My traceable exception assumes nothing about the interface of the exception
class caught, other than that it exists, unless one specifically provides a
specialization for a given exception class. This would fit well with your
default exceptions. That said, I am now looking at producing an exception
class framework to handle OS/hardware exceptions, and having the constructor
capture as much information about them as Windows provides. Then, this
stuff would be embedded into my traceable exception framework so that,
again, the cost of using it would be the same as it is now, ignoring the
runtime overhead of try/catch blocks. A creative use of conditional defines
would make this portable between Borland's C++ Builder and MSVC++ (and I can
test on both because I have both).
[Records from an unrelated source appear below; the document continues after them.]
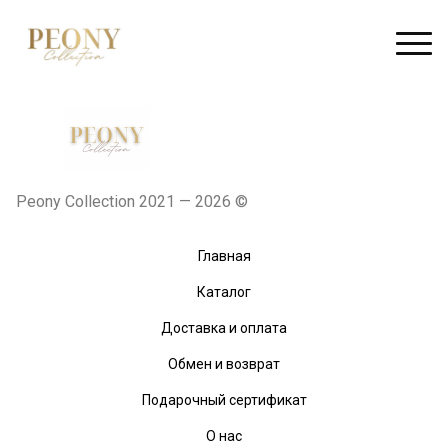
Peony Collection 2021 — 2026 ©
Главная
Каталог
Доставка и оплата
Обмен и возврат
Подарочный сертификат
О нас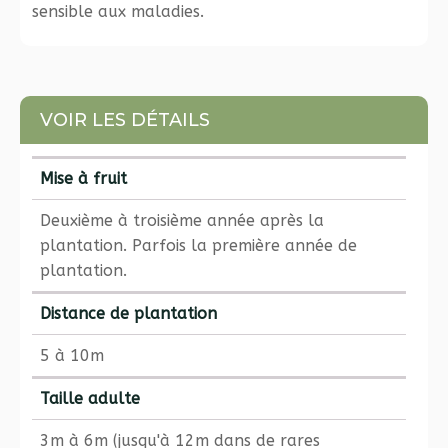
sensible aux maladies.
VOIR LES DÉTAILS
Mise à fruit
Deuxième à troisième année après la
plantation. Parfois la première année de
plantation.
Distance de plantation
5 à 10m
Taille adulte
3m à 6m (jusqu'à 12m dans de rares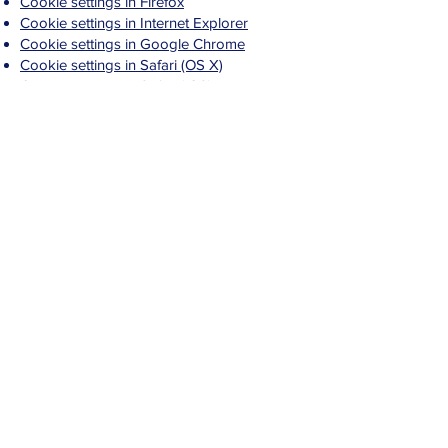
Cookie settings in Firefox
Cookie settings in Internet Explorer
Cookie settings in Google Chrome
Cookie settings in Safari (OS X)
Cookie settings in Safari (iOS)
Cookie settings in Android
Comment retirer son consentement ?
Si vous ne souhaitez plus que nous
traitions vos données, veuillez nous
contacter à l'adresse suivante :
legal@alphiapparel.com
ou envoyez-nous un courrier à l'adresse
suivante
Affaires légales
ATT : Michael Knopp
Directeur
171415 Canada Inc.
4334 rue Garand, Montréal, QC, Canada,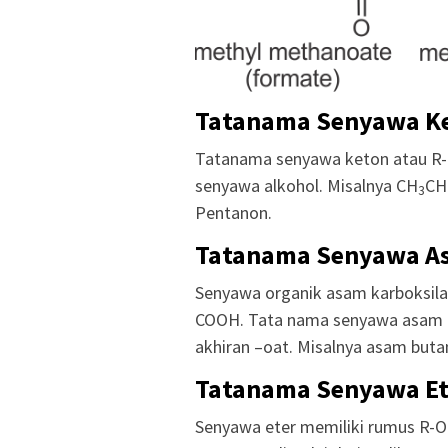
Tatanama Senyawa K
Tatanama senyawa keton atau R-C
senyawa alkohol. Misalnya CH
CH
3
Pentanon.
Tatanama Senyawa As
Senyawa organik asam karboksilat
COOH. Tata nama senyawa asam 
akhiran –oat. Misalnya asam buta
Tatanama Senyawa Et
Senyawa eter memiliki rumus R-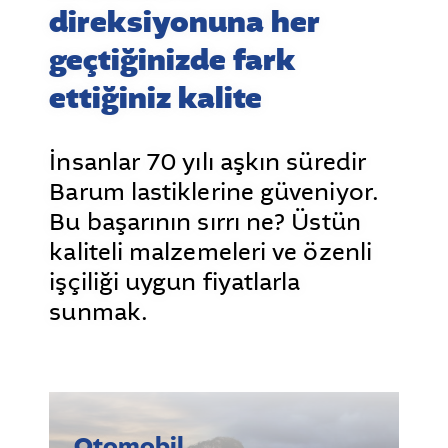
direksiyonuna her
geçtiğinizde fark
ettiğiniz kalite
İnsanlar 70 yılı aşkın süredir
Barum lastiklerine güveniyor.
Bu başarının sırrı ne? Üstün
kaliteli malzemeleri ve özenli
işçiliği uygun fiyatlarla
sunmak.
Otomobil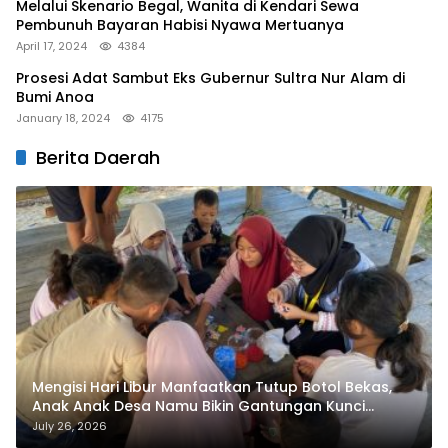
Melalui Skenario Begal, Wanita di Kendari Sewa
Pembunuh Bayaran Habisi Nyawa Mertuanya
April 17, 2024
4384
Prosesi Adat Sambut Eks Gubernur Sultra Nur Alam di
Bumi Anoa
January 18, 2024
4175
Berita Daerah
Mengisi Hari Libur Manfaatkan Tutup Botol Bekas,
Anak Anak Desa Namu Bikin Gantungan Kunci
Bernilai Ekonomi
July 26, 2026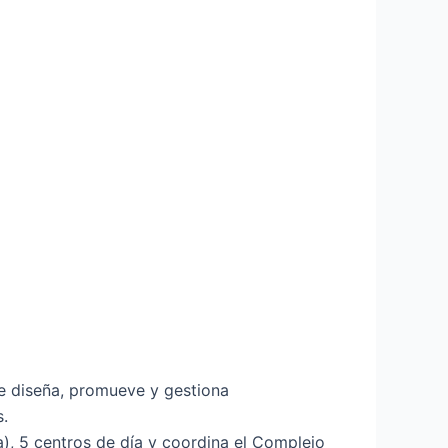
e diseña, promueve y gestiona
s.
), 5 centros de día y coordina el Complejo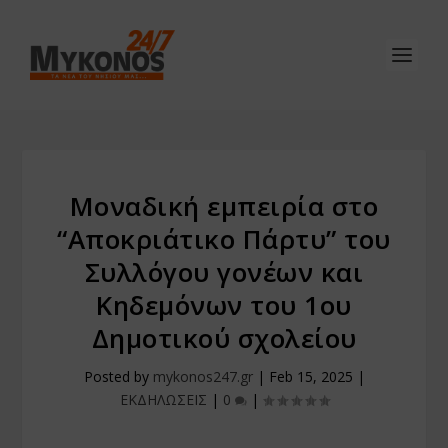
Μοναδική εμπειρία στο
“Αποκριάτικο Πάρτυ” του
Συλλόγου γονέων και
Κηδεμόνων του 1ου
Δημοτικού σχολείου
Posted by
mykonos247.gr
|
Feb 15, 2025
|
ΕΚΔΗΛΩΣΕΙΣ
|
0
|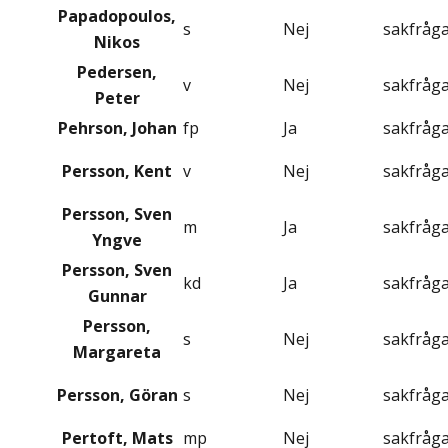
Papadopoulos,
s
Nej
sakfråg
Nikos
Pedersen,
v
Nej
sakfråg
Peter
Pehrson, Johan
fp
Ja
sakfråg
Persson, Kent
v
Nej
sakfråg
Persson, Sven
m
Ja
sakfråg
Yngve
Persson, Sven
kd
Ja
sakfråg
Gunnar
Persson,
s
Nej
sakfråg
Margareta
Persson, Göran
s
Nej
sakfråg
Pertoft, Mats
mp
Nej
sakfråg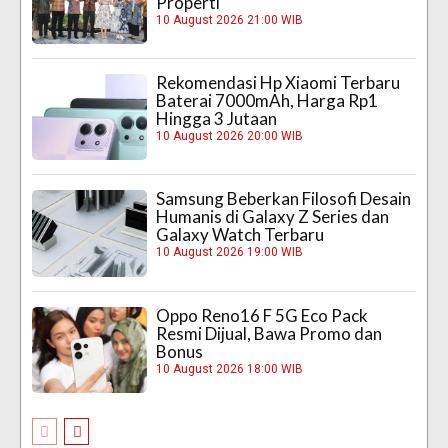
Properti
10 August 2026 21:00 WIB
Rekomendasi Hp Xiaomi Terbaru
Baterai 7000mAh, Harga Rp1
Hingga 3 Jutaan
10 August 2026 20:00 WIB
Samsung Beberkan Filosofi Desain
Humanis di Galaxy Z Series dan
Galaxy Watch Terbaru
10 August 2026 19:00 WIB
Oppo Reno16 F 5G Eco Pack
Resmi Dijual, Bawa Promo dan
Bonus
10 August 2026 18:00 WIB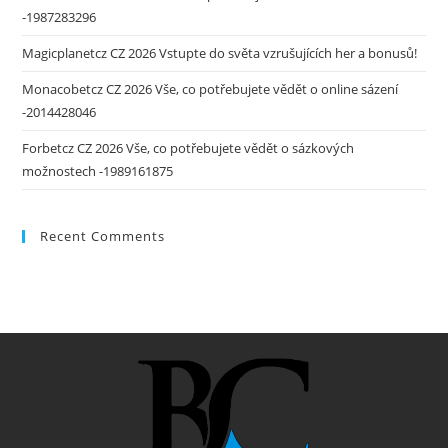
-1987283296
Magicplanetcz CZ 2026 Vstupte do světa vzrušujících her a bonusů!
Monacobetcz CZ 2026 Vše, co potřebujete vědět o online sázení
-2014428046
Forbetcz CZ 2026 Vše, co potřebujete vědět o sázkových
možnostech -1989161875
Recent Comments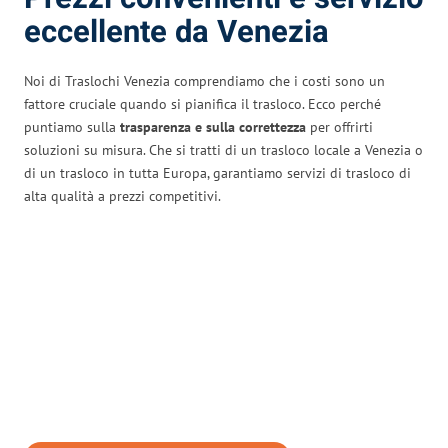
eccellente da Venezia
Noi di Traslochi Venezia comprendiamo che i costi sono un
fattore cruciale quando si pianifica il trasloco. Ecco perché
puntiamo sulla
trasparenza e sulla correttezza
per offrirti
soluzioni su misura. Che si tratti di un trasloco locale a Venezia o
di un trasloco in tutta Europa, garantiamo servizi di trasloco di
alta qualità a prezzi competitivi.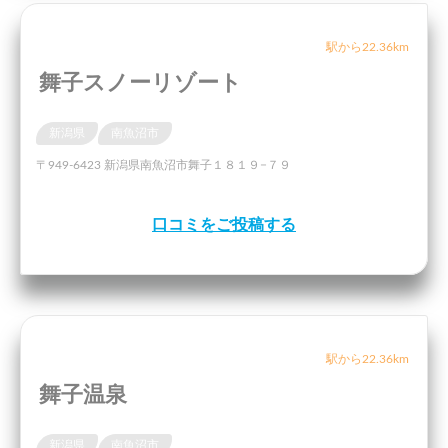
駅から22.36km
舞子スノーリゾート
新潟県
南魚沼市
〒949-6423 新潟県南魚沼市舞子１８１９−７９
口コミをご投稿する
駅から22.36km
舞子温泉
新潟県
南魚沼市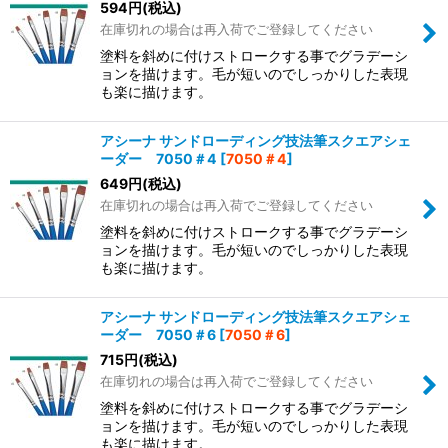
594
円
(税込)
在庫切れの場合は再入荷でご登録してください
塗料を斜めに付けストロークする事でグラデーシ
ョンを描けます。毛が短いのでしっかりした表現
も楽に描けます。
アシーナ サンドローディング技法筆スクエアシェ
ーダー 7050＃4
[
7050＃4
]
649
円
(税込)
在庫切れの場合は再入荷でご登録してください
塗料を斜めに付けストロークする事でグラデーシ
ョンを描けます。毛が短いのでしっかりした表現
も楽に描けます。
アシーナ サンドローディング技法筆スクエアシェ
ーダー 7050＃6
[
7050＃6
]
715
円
(税込)
在庫切れの場合は再入荷でご登録してください
塗料を斜めに付けストロークする事でグラデーシ
ョンを描けます。毛が短いのでしっかりした表現
も楽に描けます。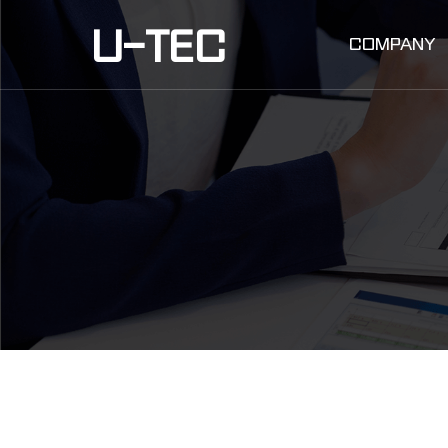
작성자
댓글
조회
작성일
U-TEC
COMPANY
I do not see why you couldn't do the
same sort of thing with Linux/g++: the interface can be made the same, while
the contents of the cpp files would vary among platforms. In fact, if my
revenues remain stable, I hope to get a new computer and put Suse Linux on
it (and OpenBSD on one of my old ones), so I'd love to hear about how one
could do this sort of thing on your platform. Have you written signal
handlers that deal with the various sorts of hardware or OS error that might
occur and need to be handled? If so, what do you think of the idea of
trapping these signals and converting them into exceptions (giving the
exception all the information you can collect at the point the signal is
raised), and then throwing and converting these into traceable exceptions?